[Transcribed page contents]
-- -- --

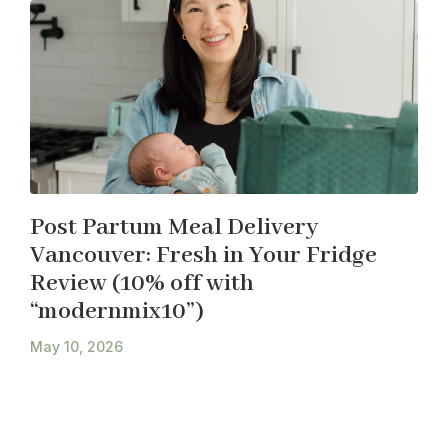
Post Partum Meal Delivery
Vancouver: Fresh in Your Fridge
Review (10% off with
“modernmix10”)
May 10, 2026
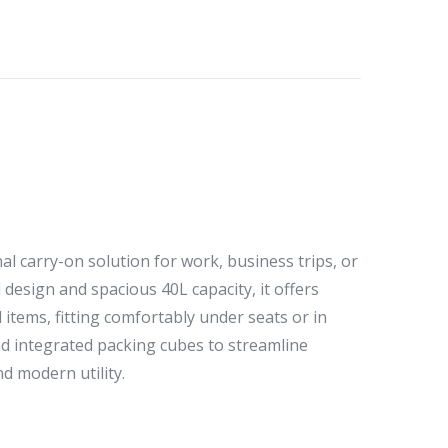
l carry-on solution for work, business trips, or
design and spacious 40L capacity, it offers
tems, fitting comfortably under seats or in
and integrated packing cubes to streamline
d modern utility.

-- -- --

[WORK REQUEST]
A verbatim copy of the records above, without pictures, is required.

[SOLUTION]
Post Partum Meal Delivery
Vancouver: Fresh in Your Fridge
Review (10% off with
“modernmix10”)
May 10, 2026
l carry-on solution for work, business trips, or
design and spacious 40L capacity, it offers
tems, fitting comfortably under seats or in
and integrated packing cubes to streamline
d modern utility.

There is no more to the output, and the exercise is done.